Thinking in terms of transmission – rather than just raw outcomes – is useful because it means we can quantify the effort required to get a given outcome. Suppose we have an existing campaign with R=0.85. If we can get R up to 0.9 (i.e. a 6% increase in contagiousness), we’d expect to see a 50% increase in the average total reach as a result.
In other situations, we aren’t interested in increasing transmission; we want to try and reduce it. A common question in analysis of infectious disease epidemics is how much effect control measures have had. But the problem is that we can't just look directly at the tally of cases over time. If we introduce control measures, we’re not changing the number of current cases. We’re changing transmission, which will change the number of future cases.
To illustrate how misleading it can be to compare the number of infections with control, suppose we have an epidemic that begins with an R of 1.6 for 40 days. At this point there is an increase in control intensity, which cuts R to 1. Then, after another 40 days, another increase in control intensity cuts R to 0.6. Here is what the resulting plots look like for control intensity, infections and R over time:
Now suppose multiple countries introduce the same measures, but at different times - some almost straight away, and some much later. So all the curves grow at the same initial rate, but flatten off at different points:
If we look at the correlation between daily control intensity and the number of daily infections using data across all the above countries, we get the following relationship:
In other words, there seems to be very little correlation between control and infection levels. This is because countries that introduced control earlier have lower infections throughout, whereas countries that introduced control later have higher infection levels. Even though the impact of control on individual-level transmission in each country is identical, there isn’t a linear relationship between infections and control.
If, however, we instead look at the correlation between R and control, we instead see a strong negative correlation: the more control there is, the lower the value of R. Which is reassuring, because this is exactly the assumption we put into the model, so our analysis of the resulting dynamics should be able to recover the correct conclusion.
Unfortunately, comparing the intensity of control measures with the number of infections (or cases or hospitalisations etc.) is a common mistake in many published COVID papers.

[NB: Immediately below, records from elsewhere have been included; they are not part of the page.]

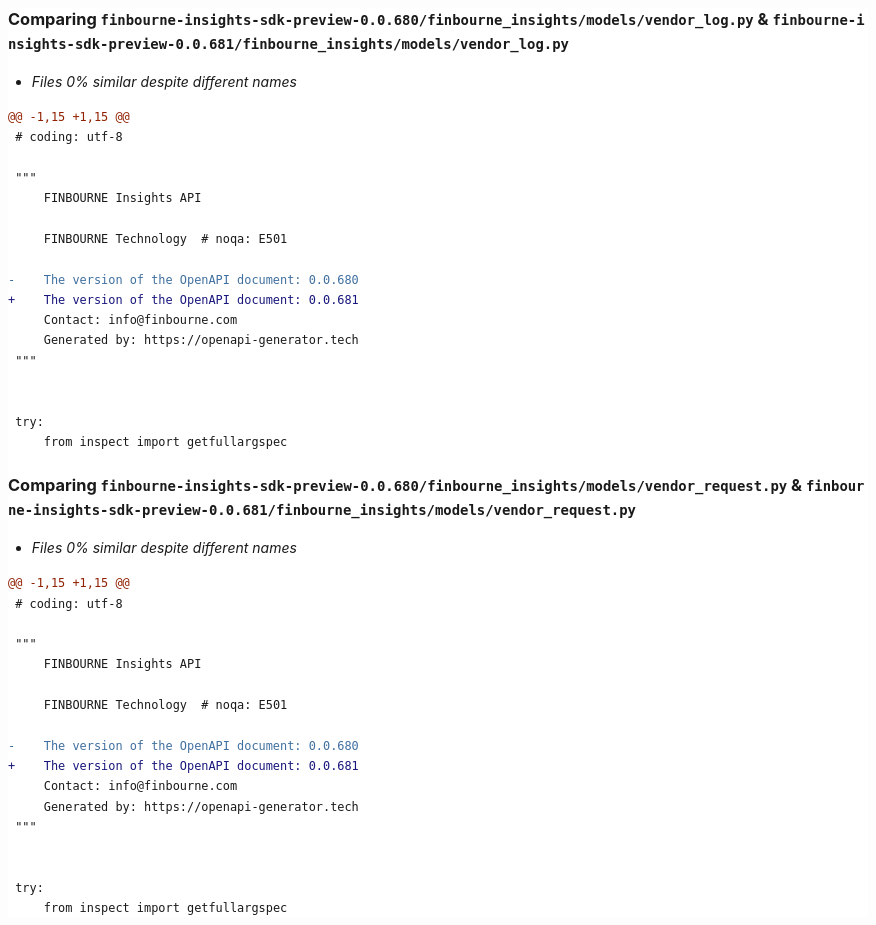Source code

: ### Comparing `finbourne-insights-sdk-preview-0.0.680/finbourne_insights/models/vendor_log.py` & `finbourne-insights-sdk-preview-0.0.681/finbourne_insights/models/vendor_log.py`

 * *Files 0% similar despite different names*

```diff
@@ -1,15 +1,15 @@
 # coding: utf-8
 
 """
     FINBOURNE Insights API
 
     FINBOURNE Technology  # noqa: E501
 
-    The version of the OpenAPI document: 0.0.680
+    The version of the OpenAPI document: 0.0.681
     Contact: info@finbourne.com
     Generated by: https://openapi-generator.tech
 """
 
 
 try:
     from inspect import getfullargspec
```

### Comparing `finbourne-insights-sdk-preview-0.0.680/finbourne_insights/models/vendor_request.py` & `finbourne-insights-sdk-preview-0.0.681/finbourne_insights/models/vendor_request.py`

 * *Files 0% similar despite different names*

```diff
@@ -1,15 +1,15 @@
 # coding: utf-8
 
 """
     FINBOURNE Insights API
 
     FINBOURNE Technology  # noqa: E501
 
-    The version of the OpenAPI document: 0.0.680
+    The version of the OpenAPI document: 0.0.681
     Contact: info@finbourne.com
     Generated by: https://openapi-generator.tech
 """
 
 
 try:
     from inspect import getfullargspec
```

Often these papers get attention because they find no correlation between control measures and cases. But, based on the above, they would probably have found something very different if they’d calculated the reproduction number rather than just relying on raw case numbers.
So, whether we’re looking at the spread of violence, viral content or viruses – if we want to quantify contagion, we need to look beyond the raw data and focus on the magnitude of transmission.
I don't whether this idea is tangential or parallel, but we have a similar problem when we use the R number alone to describe contagiousness. A pathogen with an R number of 2 is far more contagious than another with an R number of 3, if the generation time of the former is a week, but that of the latter is a year. The timescale of the effect is essential when describing contagiousness, but I'm not sure I heard anyone in the media ever quoting generation times. Perhaps it wasn't so relevant for Covid if its generation time was stable, but it is necessary if you want to convert the R number into a growth rate, which I think is a more useful piece of information.